- PROMPT
In the entries below, which lines run from the one containing "X77738Y1429D01*" to the one containing "X76705Y1204D01*"? Copy exactly those lines, ends included, and no others.

- PROVIDED DATA
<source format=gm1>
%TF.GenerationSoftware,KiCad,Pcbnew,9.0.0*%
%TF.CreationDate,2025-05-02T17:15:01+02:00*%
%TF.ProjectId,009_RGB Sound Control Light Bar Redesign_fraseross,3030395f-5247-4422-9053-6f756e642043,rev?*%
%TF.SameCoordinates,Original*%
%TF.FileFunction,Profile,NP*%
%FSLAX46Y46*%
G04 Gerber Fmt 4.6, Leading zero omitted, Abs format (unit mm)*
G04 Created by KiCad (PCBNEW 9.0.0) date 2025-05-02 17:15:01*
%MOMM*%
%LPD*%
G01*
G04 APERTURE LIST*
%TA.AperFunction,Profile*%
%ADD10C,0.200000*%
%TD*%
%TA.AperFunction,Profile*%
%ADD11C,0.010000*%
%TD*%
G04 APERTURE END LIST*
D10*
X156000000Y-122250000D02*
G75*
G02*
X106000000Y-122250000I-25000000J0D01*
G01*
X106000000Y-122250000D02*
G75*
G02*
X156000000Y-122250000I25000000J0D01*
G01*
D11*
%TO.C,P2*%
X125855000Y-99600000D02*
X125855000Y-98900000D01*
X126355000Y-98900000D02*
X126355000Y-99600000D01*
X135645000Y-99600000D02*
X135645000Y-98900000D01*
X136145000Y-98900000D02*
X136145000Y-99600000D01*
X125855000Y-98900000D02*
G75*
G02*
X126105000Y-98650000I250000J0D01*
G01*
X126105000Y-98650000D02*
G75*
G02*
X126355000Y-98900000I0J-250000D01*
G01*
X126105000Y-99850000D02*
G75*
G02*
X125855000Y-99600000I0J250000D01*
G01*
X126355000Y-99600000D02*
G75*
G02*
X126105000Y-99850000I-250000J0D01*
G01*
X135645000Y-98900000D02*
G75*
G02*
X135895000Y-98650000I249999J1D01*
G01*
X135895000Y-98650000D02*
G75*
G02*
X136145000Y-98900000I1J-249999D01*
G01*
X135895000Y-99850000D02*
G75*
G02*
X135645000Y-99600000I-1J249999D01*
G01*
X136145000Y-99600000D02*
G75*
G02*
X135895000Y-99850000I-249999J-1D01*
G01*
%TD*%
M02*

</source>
--
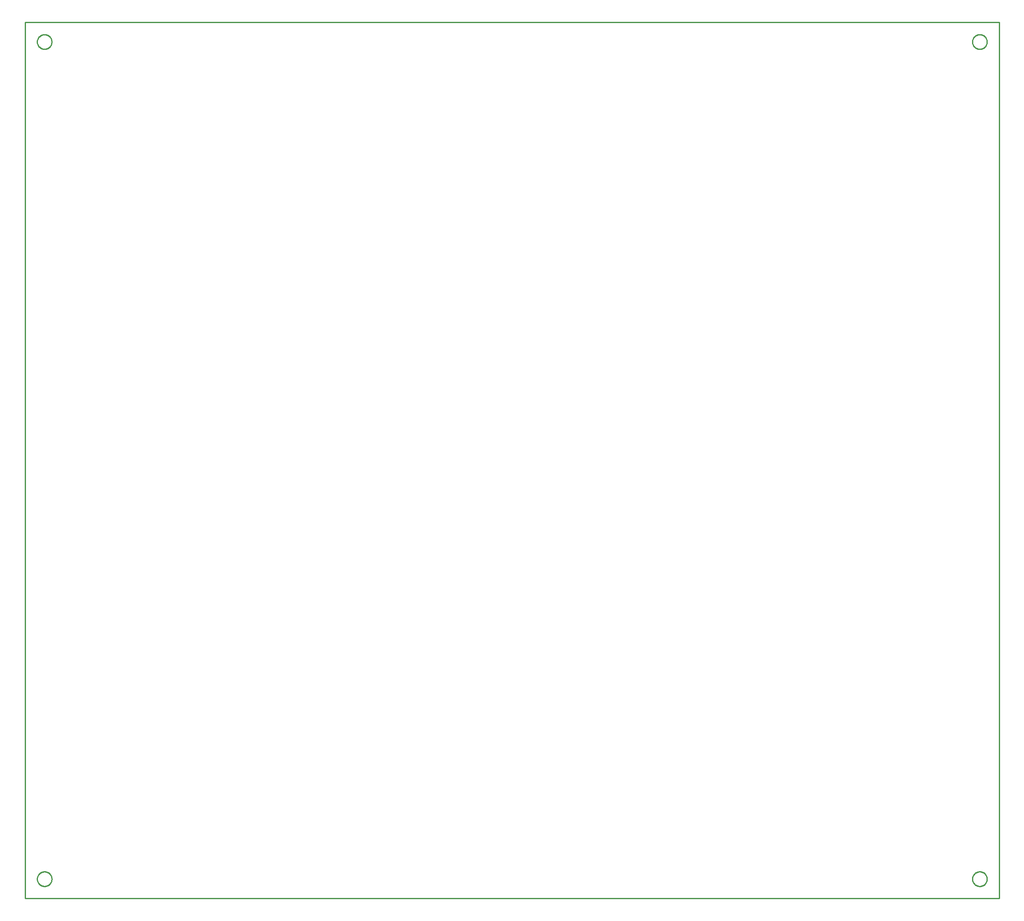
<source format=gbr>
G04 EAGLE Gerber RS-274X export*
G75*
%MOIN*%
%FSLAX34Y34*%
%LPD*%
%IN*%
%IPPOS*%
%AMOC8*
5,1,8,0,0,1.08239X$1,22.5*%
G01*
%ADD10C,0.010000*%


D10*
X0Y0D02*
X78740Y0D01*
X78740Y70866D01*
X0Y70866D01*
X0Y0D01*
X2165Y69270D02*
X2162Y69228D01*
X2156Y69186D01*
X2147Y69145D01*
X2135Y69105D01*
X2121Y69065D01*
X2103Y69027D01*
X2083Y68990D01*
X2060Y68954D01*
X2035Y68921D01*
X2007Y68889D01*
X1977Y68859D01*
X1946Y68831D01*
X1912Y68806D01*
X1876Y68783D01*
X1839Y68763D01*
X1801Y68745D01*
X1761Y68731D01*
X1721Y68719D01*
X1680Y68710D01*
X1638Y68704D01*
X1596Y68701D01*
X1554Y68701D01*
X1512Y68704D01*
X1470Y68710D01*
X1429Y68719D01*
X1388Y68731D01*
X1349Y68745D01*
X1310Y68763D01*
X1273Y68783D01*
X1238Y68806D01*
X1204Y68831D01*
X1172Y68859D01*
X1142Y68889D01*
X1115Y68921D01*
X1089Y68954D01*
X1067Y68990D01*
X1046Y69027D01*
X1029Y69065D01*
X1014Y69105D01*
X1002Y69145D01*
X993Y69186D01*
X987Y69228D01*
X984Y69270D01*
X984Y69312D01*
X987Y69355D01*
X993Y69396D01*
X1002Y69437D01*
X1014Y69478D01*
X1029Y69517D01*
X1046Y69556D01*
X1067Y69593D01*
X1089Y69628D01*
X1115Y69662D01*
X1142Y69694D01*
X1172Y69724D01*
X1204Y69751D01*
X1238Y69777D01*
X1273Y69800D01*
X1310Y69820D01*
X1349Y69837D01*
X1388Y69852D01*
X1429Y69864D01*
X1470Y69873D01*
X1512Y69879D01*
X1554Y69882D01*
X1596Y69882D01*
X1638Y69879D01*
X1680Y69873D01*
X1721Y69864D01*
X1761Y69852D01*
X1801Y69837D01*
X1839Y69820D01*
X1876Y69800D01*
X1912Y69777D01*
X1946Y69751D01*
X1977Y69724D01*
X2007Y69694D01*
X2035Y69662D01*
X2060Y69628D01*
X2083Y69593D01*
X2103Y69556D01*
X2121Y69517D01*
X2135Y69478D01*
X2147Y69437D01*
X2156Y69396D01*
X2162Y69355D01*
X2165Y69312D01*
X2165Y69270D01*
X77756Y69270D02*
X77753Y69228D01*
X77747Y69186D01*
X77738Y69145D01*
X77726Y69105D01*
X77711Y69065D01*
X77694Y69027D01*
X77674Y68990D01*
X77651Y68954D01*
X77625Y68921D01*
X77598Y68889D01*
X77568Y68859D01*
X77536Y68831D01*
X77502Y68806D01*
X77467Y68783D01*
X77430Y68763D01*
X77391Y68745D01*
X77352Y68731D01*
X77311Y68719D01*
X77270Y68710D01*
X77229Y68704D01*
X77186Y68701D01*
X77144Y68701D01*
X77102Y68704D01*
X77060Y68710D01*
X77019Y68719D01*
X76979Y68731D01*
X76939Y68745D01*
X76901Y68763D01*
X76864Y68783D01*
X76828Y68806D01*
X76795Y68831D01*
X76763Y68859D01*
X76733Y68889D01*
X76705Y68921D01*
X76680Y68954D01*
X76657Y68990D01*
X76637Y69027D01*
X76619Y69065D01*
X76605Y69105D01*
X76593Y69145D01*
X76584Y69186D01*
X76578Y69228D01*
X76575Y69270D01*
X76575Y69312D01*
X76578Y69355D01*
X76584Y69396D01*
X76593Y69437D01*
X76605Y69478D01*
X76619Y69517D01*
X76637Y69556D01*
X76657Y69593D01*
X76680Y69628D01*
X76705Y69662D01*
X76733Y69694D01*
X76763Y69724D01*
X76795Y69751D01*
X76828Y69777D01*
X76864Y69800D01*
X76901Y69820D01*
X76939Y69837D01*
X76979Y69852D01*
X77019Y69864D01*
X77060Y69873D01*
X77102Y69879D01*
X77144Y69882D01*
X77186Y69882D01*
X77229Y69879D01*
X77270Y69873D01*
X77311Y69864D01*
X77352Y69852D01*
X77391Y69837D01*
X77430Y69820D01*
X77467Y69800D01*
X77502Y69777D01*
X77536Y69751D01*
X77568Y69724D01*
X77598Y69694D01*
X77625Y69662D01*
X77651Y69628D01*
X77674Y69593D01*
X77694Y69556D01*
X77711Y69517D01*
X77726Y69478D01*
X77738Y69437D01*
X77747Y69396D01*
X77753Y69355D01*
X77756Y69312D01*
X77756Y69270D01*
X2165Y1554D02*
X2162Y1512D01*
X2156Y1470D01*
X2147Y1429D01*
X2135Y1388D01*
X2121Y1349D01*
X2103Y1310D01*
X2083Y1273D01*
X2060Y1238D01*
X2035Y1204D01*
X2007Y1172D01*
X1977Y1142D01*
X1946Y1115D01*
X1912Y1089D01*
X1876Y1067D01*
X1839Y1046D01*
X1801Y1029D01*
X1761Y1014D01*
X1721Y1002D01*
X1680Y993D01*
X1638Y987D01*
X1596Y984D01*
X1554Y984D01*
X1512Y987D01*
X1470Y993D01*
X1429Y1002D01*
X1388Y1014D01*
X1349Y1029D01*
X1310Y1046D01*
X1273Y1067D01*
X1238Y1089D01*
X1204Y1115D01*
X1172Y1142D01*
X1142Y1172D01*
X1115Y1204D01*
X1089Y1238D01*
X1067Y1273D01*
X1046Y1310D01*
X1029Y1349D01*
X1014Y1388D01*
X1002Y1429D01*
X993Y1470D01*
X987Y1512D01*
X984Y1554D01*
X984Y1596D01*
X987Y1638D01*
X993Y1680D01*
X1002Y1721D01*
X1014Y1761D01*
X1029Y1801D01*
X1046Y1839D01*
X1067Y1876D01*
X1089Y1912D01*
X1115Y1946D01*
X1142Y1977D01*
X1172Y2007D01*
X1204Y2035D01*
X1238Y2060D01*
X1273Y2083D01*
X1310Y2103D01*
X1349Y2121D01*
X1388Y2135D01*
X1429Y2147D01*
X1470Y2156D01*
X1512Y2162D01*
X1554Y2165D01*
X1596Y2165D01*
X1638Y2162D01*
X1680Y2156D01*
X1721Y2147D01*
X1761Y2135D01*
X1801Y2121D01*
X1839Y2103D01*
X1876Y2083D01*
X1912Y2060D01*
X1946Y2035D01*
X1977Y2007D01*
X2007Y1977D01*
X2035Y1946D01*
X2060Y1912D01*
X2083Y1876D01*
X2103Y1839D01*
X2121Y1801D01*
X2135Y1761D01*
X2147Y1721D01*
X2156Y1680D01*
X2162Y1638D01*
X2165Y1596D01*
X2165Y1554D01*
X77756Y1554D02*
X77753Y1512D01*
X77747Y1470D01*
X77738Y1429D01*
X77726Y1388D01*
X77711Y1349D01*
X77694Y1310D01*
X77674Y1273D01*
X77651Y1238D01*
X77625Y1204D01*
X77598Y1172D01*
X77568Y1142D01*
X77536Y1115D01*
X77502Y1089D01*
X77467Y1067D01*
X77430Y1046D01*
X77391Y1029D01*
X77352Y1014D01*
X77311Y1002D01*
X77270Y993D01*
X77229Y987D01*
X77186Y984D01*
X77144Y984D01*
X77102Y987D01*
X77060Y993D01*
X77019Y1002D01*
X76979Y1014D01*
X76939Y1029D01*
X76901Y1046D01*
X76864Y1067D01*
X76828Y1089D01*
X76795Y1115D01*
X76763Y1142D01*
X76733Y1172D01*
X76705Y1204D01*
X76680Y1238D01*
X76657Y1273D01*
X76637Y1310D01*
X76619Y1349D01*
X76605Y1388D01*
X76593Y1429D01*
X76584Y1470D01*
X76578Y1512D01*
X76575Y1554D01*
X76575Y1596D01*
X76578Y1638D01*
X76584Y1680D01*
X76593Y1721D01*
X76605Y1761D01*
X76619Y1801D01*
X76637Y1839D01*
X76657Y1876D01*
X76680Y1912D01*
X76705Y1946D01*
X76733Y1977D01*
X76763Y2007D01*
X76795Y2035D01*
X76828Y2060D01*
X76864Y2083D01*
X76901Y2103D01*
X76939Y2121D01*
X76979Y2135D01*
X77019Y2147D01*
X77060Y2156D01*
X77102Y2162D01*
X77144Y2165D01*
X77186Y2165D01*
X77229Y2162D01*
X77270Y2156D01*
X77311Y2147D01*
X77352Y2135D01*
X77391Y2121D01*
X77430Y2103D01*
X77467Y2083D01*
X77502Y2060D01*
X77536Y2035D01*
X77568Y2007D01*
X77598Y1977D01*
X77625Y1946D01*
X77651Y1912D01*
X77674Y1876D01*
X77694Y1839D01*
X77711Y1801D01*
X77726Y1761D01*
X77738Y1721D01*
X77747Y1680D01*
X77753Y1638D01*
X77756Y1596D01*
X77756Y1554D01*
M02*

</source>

- TASK SOLUTION
X77738Y1429D01*
X77726Y1388D01*
X77711Y1349D01*
X77694Y1310D01*
X77674Y1273D01*
X77651Y1238D01*
X77625Y1204D01*
X77598Y1172D01*
X77568Y1142D01*
X77536Y1115D01*
X77502Y1089D01*
X77467Y1067D01*
X77430Y1046D01*
X77391Y1029D01*
X77352Y1014D01*
X77311Y1002D01*
X77270Y993D01*
X77229Y987D01*
X77186Y984D01*
X77144Y984D01*
X77102Y987D01*
X77060Y993D01*
X77019Y1002D01*
X76979Y1014D01*
X76939Y1029D01*
X76901Y1046D01*
X76864Y1067D01*
X76828Y1089D01*
X76795Y1115D01*
X76763Y1142D01*
X76733Y1172D01*
X76705Y1204D01*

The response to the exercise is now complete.